They are both great tools. The Hyperstar C14 would be better for surveys (but plate scale will limit astrometry precision), the CDK better for photometry/astrometry. So it boils down to what you want to do and, imho, you already own a dream setup.
Aperture and sky quality are essential for a lot of what you could do. Now, before someone gets angry, smaller instruments also have a role to play, for example for lightcurves of objects too bright for bigger scopes.
There is one other aspect to consider as well: the processing pipeline and IT aspects. I have acquired 100+ GB of data over the last two nights. I was, among other things, going for relatively faint and fast (moving between 25" and 60" per minute) NEOs confirmation (I apparently failed, but have to look at the data more carefully).

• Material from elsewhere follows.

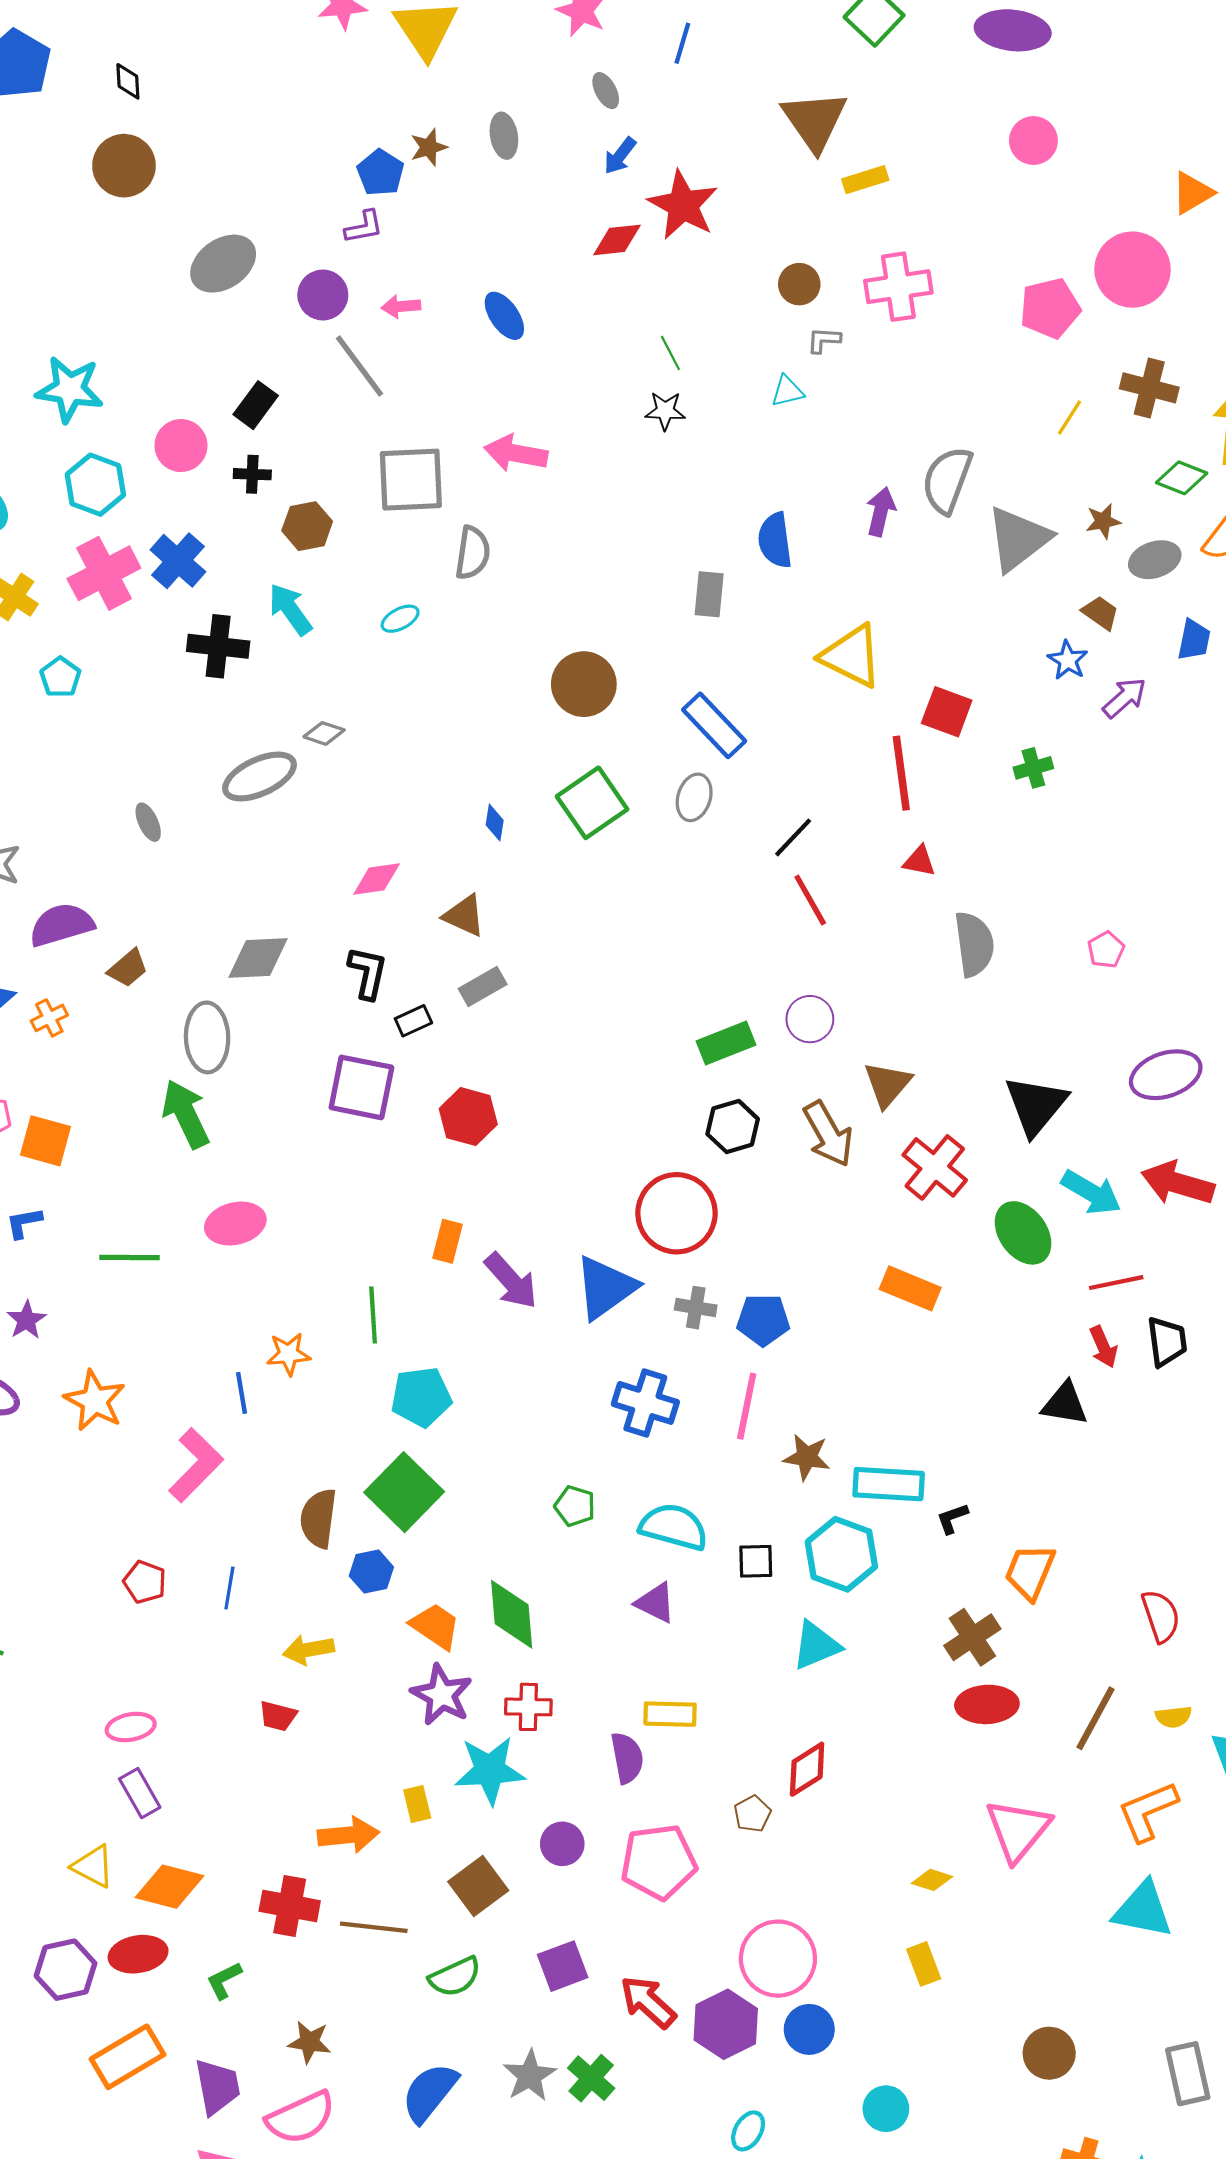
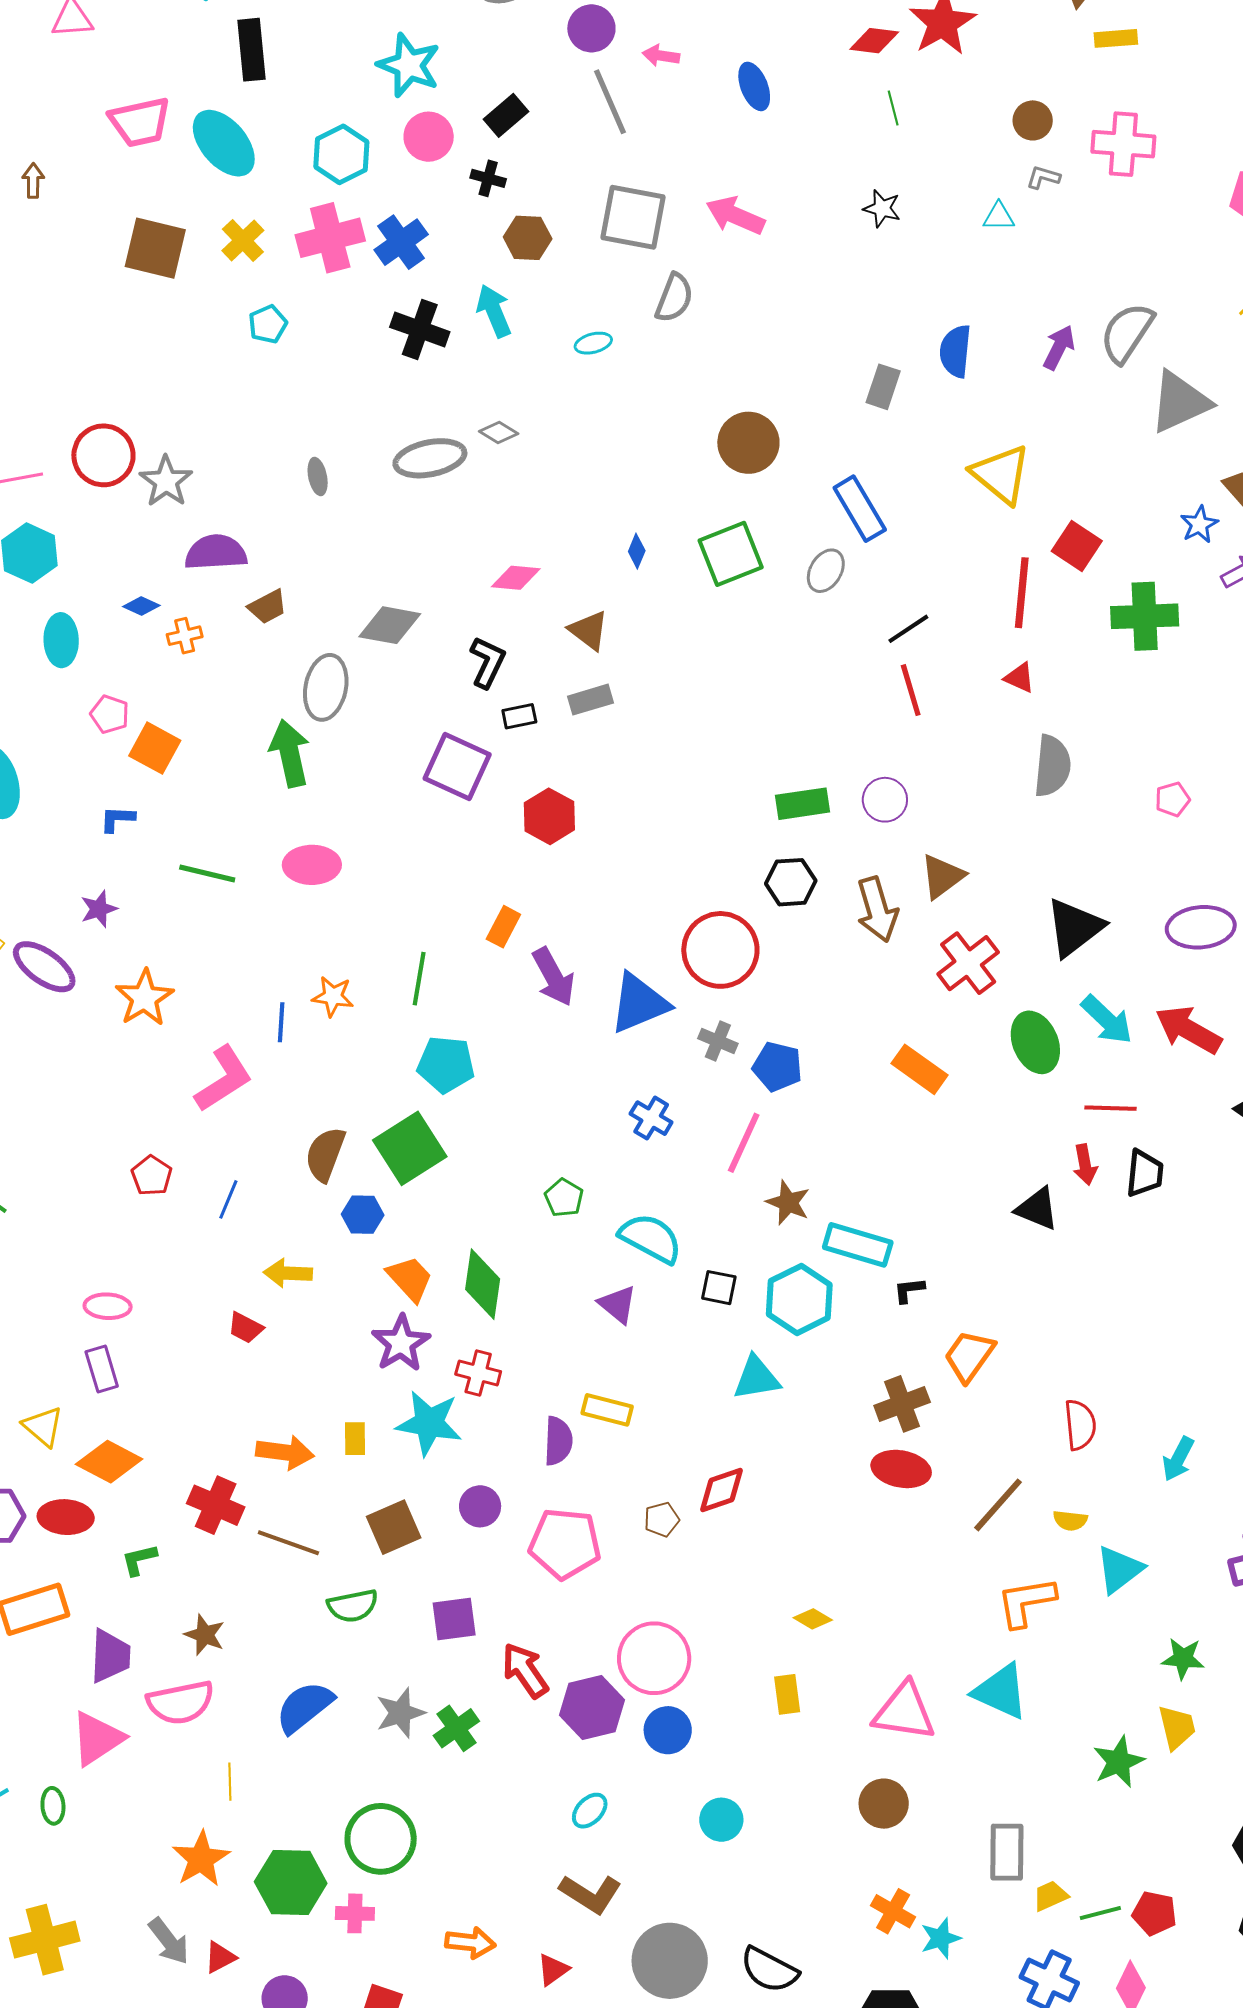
green line: (670, 353) -> (893, 108), moved
cyan star: (70, 389) -> (409, 65), moved
green cross: (1033, 768) -> (1145, 616), size x1.8
blue cross: (645, 1403) -> (651, 1118), size x0.7
pink triangle: (1018, 1830) -> (904, 1712), moved, turned 46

Recovering a slow moving mag 20.5 is much easier than recovering a fast one, even if one discounts the uncertainty on the position. It boils down to how quickly you can reach your limiting mag and I definitely would have liked to have more aperture. My 3080 field laptop was barely able to keep up with the data flow, and only because I was limiting PA and speed range. If you are lucky enough to have many clear night and collect a ton of data doing stuff manually quickly becomes a chore. I am plagued with very poor skies, at most a couple of clear nights per month, 3 consecutive clear nights only once in the last four years, but if I had more the amount of data to process would be really insane.
https://www.minorpla...rm_tabular.html
But, fortunately, there are many other things you can do.